> [GIVEN DATA]
━━━

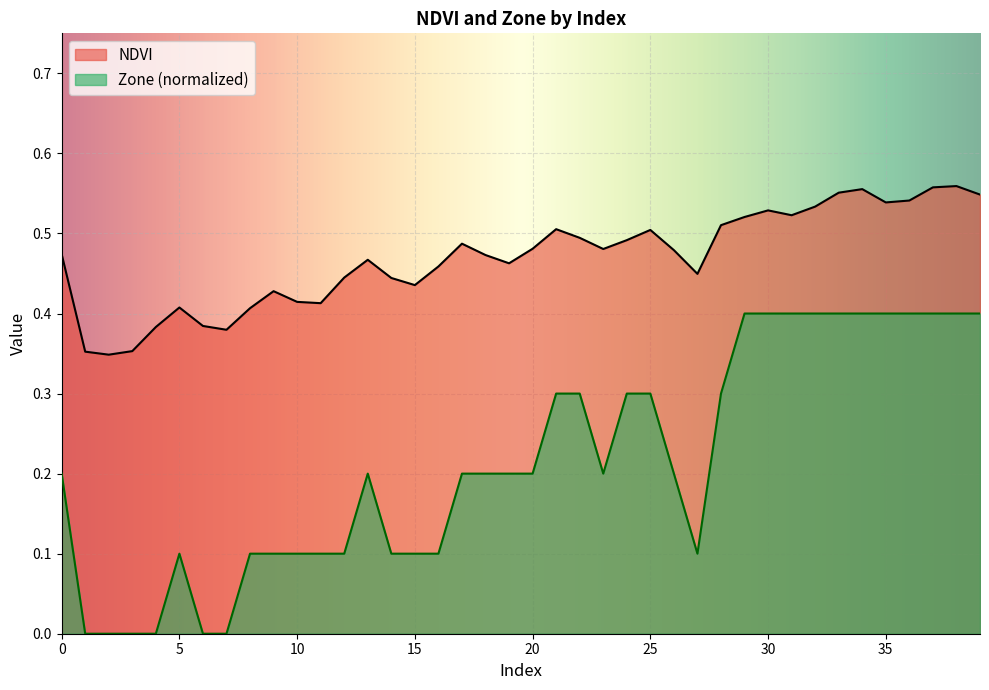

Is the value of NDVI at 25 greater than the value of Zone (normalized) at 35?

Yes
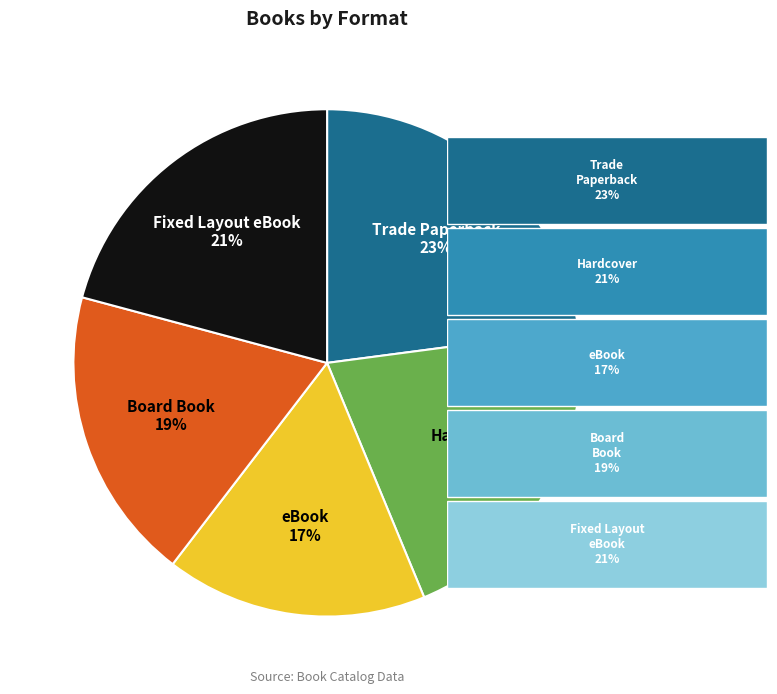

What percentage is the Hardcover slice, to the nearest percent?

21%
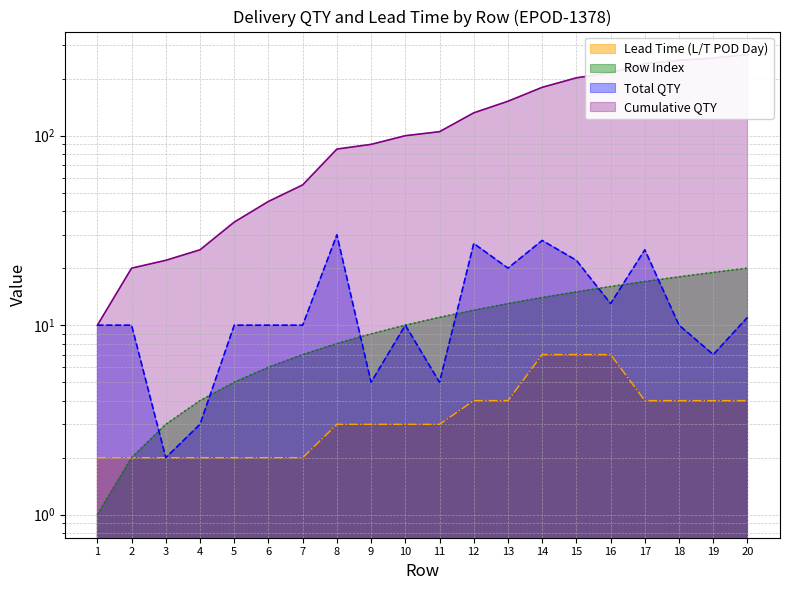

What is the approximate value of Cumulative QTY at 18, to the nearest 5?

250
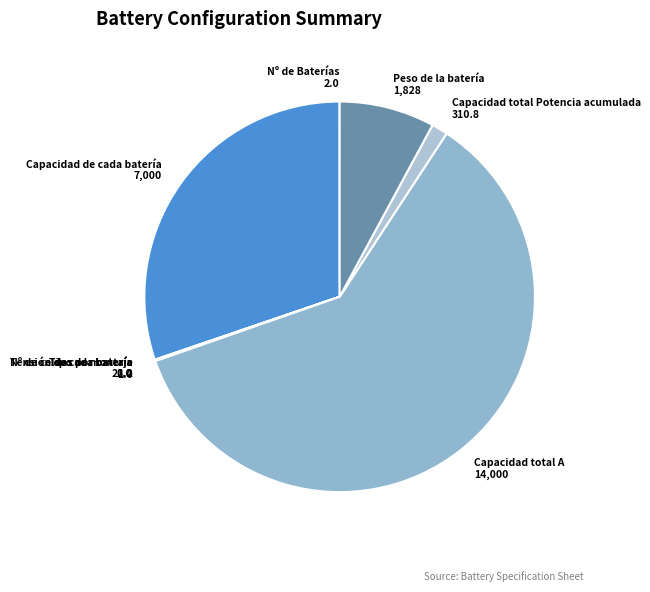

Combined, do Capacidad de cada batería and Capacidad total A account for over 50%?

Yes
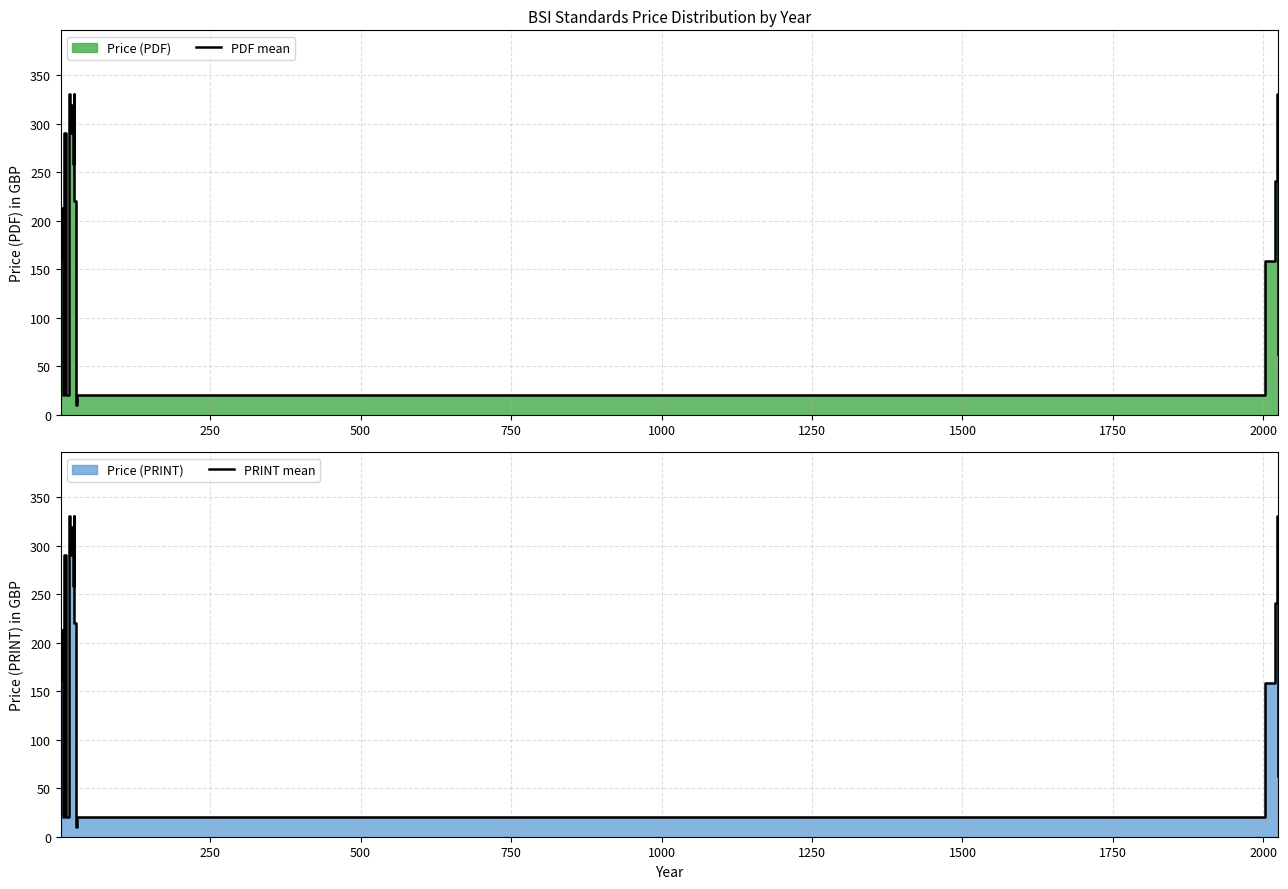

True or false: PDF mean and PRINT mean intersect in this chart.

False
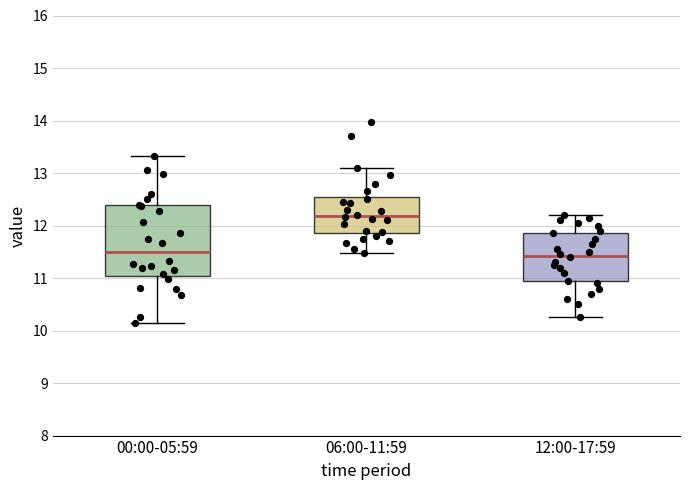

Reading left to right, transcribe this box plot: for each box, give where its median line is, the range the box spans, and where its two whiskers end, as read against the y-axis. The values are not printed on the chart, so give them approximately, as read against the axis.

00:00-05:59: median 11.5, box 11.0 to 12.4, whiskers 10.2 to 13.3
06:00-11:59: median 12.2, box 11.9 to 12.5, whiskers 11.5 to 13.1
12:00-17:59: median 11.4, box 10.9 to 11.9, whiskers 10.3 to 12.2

━━━

> [TRY IT] List each line of the items above in which the word "this" appears.

> [SOLUTION]
True or false: PDF mean and PRINT mean intersect in this chart.
Reading left to right, transcribe this box plot: for each box, give where its median line is, the range the box spans, and where its two whiskers end, as read against the y-axis. The values are not printed on the chart, so give them approximately, as read against the axis.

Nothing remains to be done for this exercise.